Application of Poiseuille's law

• Describes the flow of viscous fluids through cylindrical pipes relating volumetric flow rate ($Q$) to pressure difference ($\Delta P$), pipe radius ($r$), length ($L$), and fluid viscosity ($\eta$) using formula $Q = \frac{\pi r^4 \Delta P}{8 \eta L}$
• Calculates resistance to fluid flow in pipes ($R$) as the ratio of pressure difference to volumetric flow rate using formula $R = \frac{\Delta P}{Q} = \frac{8 \eta L}{\pi r^4}$
• Shows that resistance increases with higher viscosity (molasses vs water), longer pipes, and smaller pipe radii (capillaries vs aorta)

Pressure changes from viscous resistance

• Pressure drop ($\Delta P$) occurs along a pipe due to viscous resistance, calculated using Poiseuille's law $\Delta P = \frac{8 \eta L Q}{\pi r^4}$
• Higher viscosity fluids (oil vs water) lead to greater pressure drops for the same flow conditions
• Longer pipes result in larger pressure drops, as fluid experiences more viscous resistance over the increased distance
• Smaller pipe radii (hypodermic needle vs garden hose) cause more significant pressure drops due to increased viscous effects near the walls
• Increased flow rates contribute to higher pressure drops, as fluid layers experience greater shear forces

Flow Characteristics

Reynolds number for moving objects

• Dimensionless quantity that characterizes flow regime as the ratio of inertial forces to viscous forces, calculated using formula $Re = \frac{\rho v D}{\eta}$
  • $\rho$ is fluid density (air vs water)

### What you will do
1. Update the entries from the line with "Click on each" through the end of the entries by changing "power tower" to "pylon" and keeping everything else the same. Leave the pictures out of your answer.
2. Continue the fluid-flow notes from their last line.
The fluid-flow notes above have no connection to the entries below.

### Material for the task
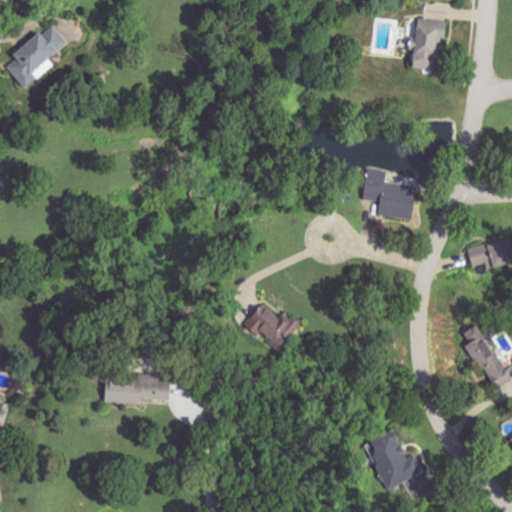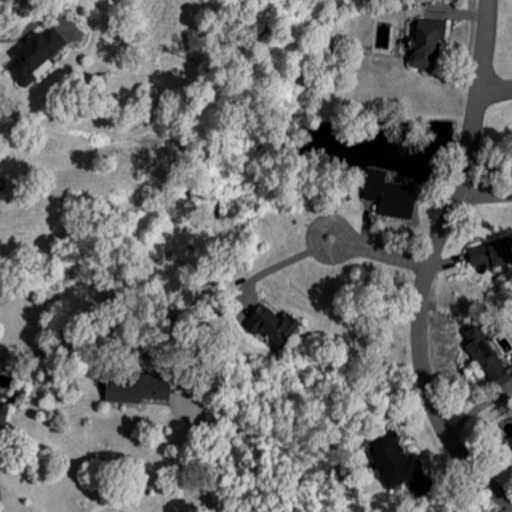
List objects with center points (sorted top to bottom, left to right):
road: (0, 0)
road: (52, 18)
road: (27, 31)
building: (426, 44)
building: (35, 55)
road: (495, 90)
road: (488, 192)
building: (388, 194)
road: (380, 249)
road: (280, 263)
road: (428, 263)
building: (274, 324)
building: (486, 357)
building: (136, 391)
building: (3, 412)
building: (511, 438)
road: (205, 448)
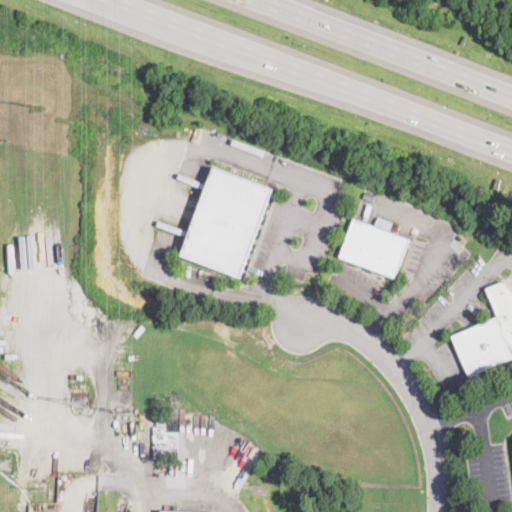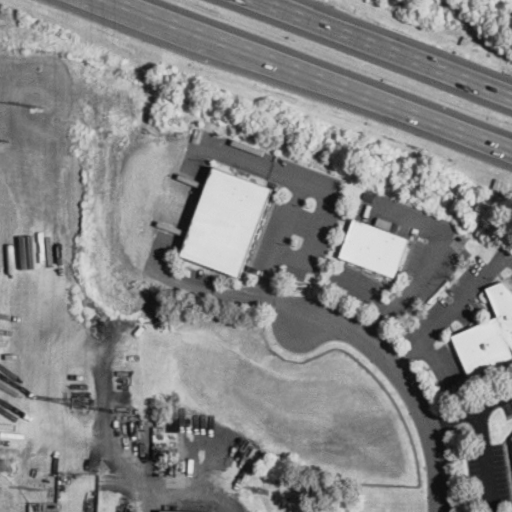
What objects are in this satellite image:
park: (492, 6)
road: (387, 46)
road: (313, 74)
power tower: (39, 106)
road: (147, 163)
building: (368, 195)
building: (227, 220)
building: (227, 221)
building: (384, 222)
building: (395, 226)
road: (281, 239)
building: (374, 246)
building: (375, 248)
road: (432, 264)
road: (452, 310)
building: (488, 332)
building: (489, 334)
road: (408, 382)
power tower: (81, 400)
power tower: (123, 409)
road: (453, 416)
road: (483, 440)
building: (165, 450)
power tower: (5, 463)
road: (184, 484)
power tower: (40, 487)
building: (185, 510)
building: (186, 510)
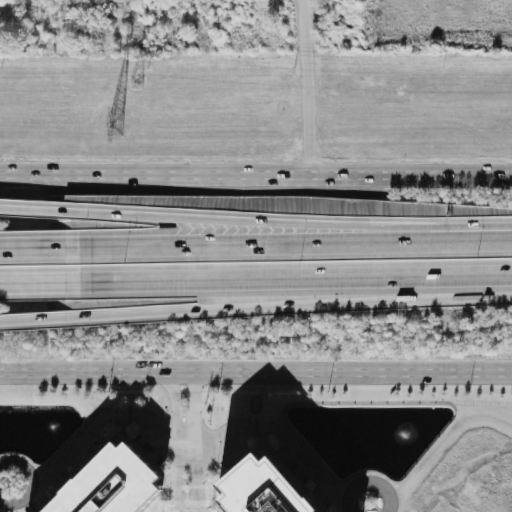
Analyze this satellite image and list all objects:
power tower: (137, 80)
road: (306, 87)
power tower: (113, 127)
road: (255, 175)
road: (34, 209)
road: (290, 220)
road: (292, 239)
road: (36, 246)
road: (291, 279)
road: (35, 284)
road: (291, 305)
road: (35, 317)
road: (157, 372)
road: (413, 372)
road: (183, 375)
road: (179, 383)
road: (188, 383)
road: (193, 406)
road: (176, 408)
road: (97, 422)
road: (180, 431)
road: (189, 431)
building: (95, 482)
road: (325, 483)
building: (113, 484)
building: (246, 485)
building: (263, 490)
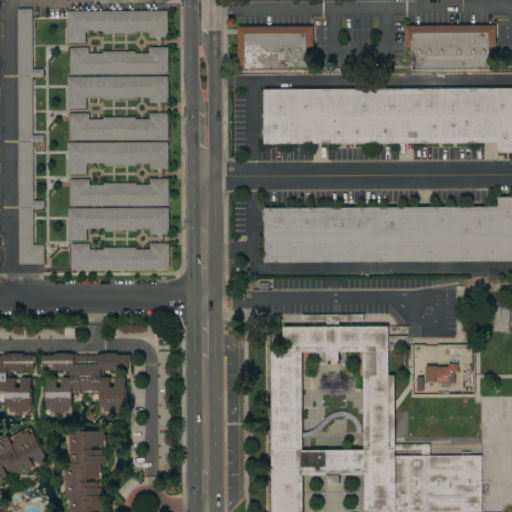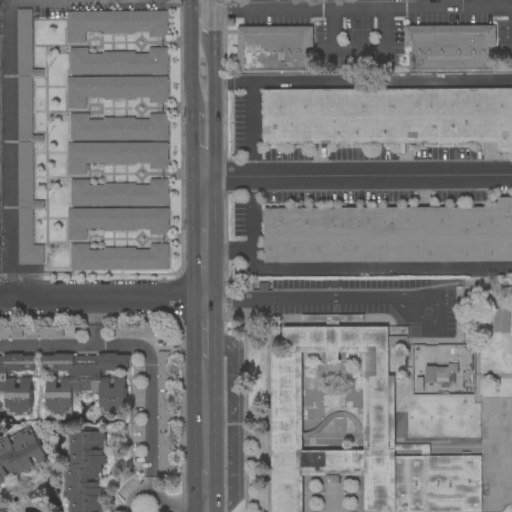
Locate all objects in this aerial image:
road: (449, 2)
road: (362, 4)
road: (213, 20)
building: (113, 23)
building: (113, 24)
building: (448, 46)
building: (449, 46)
building: (271, 48)
building: (275, 48)
road: (361, 50)
road: (191, 55)
building: (117, 61)
building: (118, 62)
road: (232, 82)
road: (335, 82)
building: (114, 89)
building: (115, 89)
road: (213, 109)
building: (388, 116)
building: (389, 116)
building: (117, 127)
building: (118, 128)
building: (25, 140)
building: (26, 141)
road: (199, 143)
road: (7, 145)
building: (114, 154)
building: (115, 154)
road: (359, 174)
building: (118, 193)
building: (118, 193)
road: (207, 201)
building: (115, 220)
building: (115, 220)
building: (388, 233)
building: (388, 234)
building: (118, 257)
building: (119, 258)
road: (207, 261)
road: (337, 266)
road: (230, 267)
road: (103, 297)
road: (305, 298)
road: (206, 327)
building: (11, 331)
building: (43, 331)
building: (133, 331)
road: (142, 349)
building: (163, 370)
building: (440, 373)
building: (440, 373)
building: (84, 381)
building: (16, 382)
building: (84, 382)
building: (16, 383)
building: (163, 411)
road: (207, 412)
road: (231, 418)
building: (352, 429)
building: (351, 432)
building: (164, 451)
building: (20, 452)
building: (19, 454)
building: (84, 470)
building: (85, 472)
road: (207, 485)
road: (147, 489)
road: (184, 504)
building: (3, 506)
road: (207, 508)
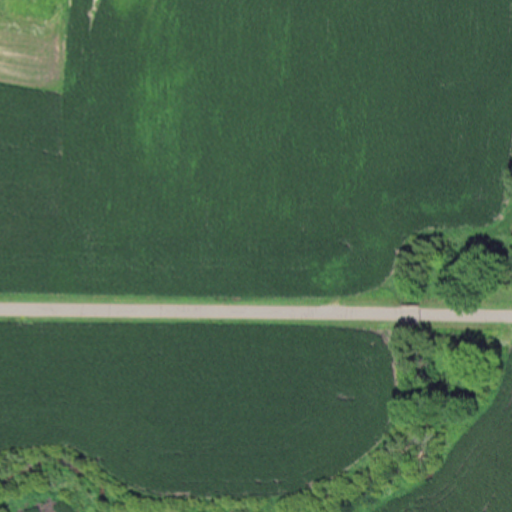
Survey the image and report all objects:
road: (255, 311)
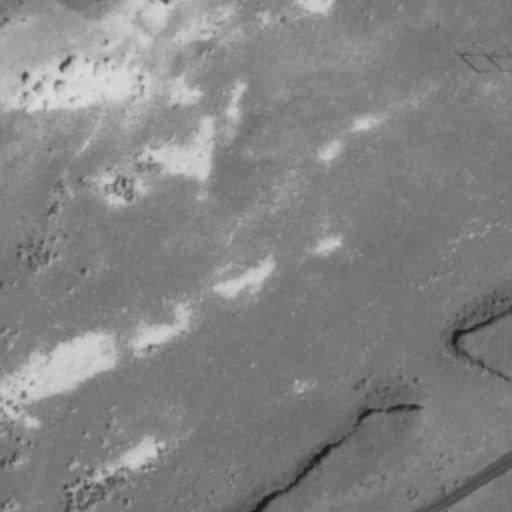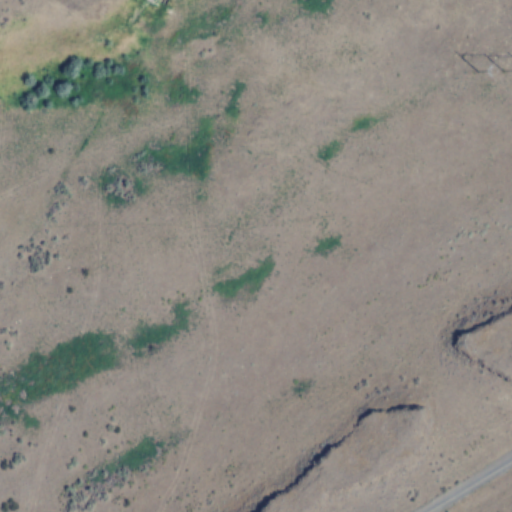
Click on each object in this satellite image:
power tower: (494, 71)
road: (482, 488)
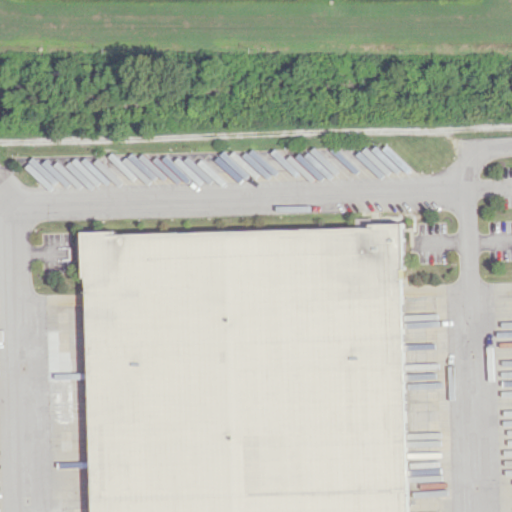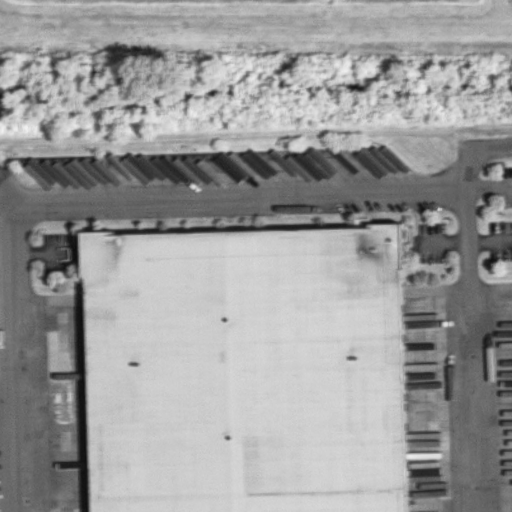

### Responses in order
1.
Click on each object in this satellite image:
pylon: (494, 71)
road: (482, 488)

2.
  • $v$ is fluid velocity (slow vs fast)
  • $D$ is characteristic length (pipe diameter, object size)
  • $\eta$ is fluid viscosity (air vs oil)
• Low Reynolds numbers ($Re < 2300$ for pipe flow) indicate laminar flow dominated by viscous forces with smooth, parallel fluid layers and no mixing
• High Reynolds numbers ($Re > 4000$ for pipe flow) indicate turbulent flow dominated by inertial forces with chaotic, irregular motion and mixing between fluid layers

Laminar vs turbulent flow

• Laminar flow occurs at low Reynolds numbers ($Re < 2300$ for pipe flow) characterized by smooth, parallel fluid layers with no mixing and a parabolic velocity profile (highest at center, zero at walls)
• Turbulent flow occurs at high Reynolds numbers ($Re > 4000$ for pipe flow) characterized by chaotic, irregular motion with mixing between fluid layers and a flatter velocity profile (more uniform across pipe)
• Transitional flow occurs between laminar and turbulent regimes ($2300 < Re < 4000$ for pipe flow) exhibiting characteristics of both with developing flow instabilities
• In laminar flow, fluid particles follow smooth paths called streamlines, which do not intersect

Concept of terminal speed

• Constant velocity reached by an object falling through a fluid (skydiver in air, raindrop in atmosphere) when the drag force equals the object's weight
• At terminal speed, net force on the object is zero and acceleration stops
• Requires presence of a fluid (air, water) that exerts drag on the falling object and sufficient fall distance to reach terminal speed
• Factors affecting terminal speed:
  1. Object's shape and size: Larger cross-sectional area perpendicular to flow leads to higher drag and lower terminal speed (open vs closed parachute)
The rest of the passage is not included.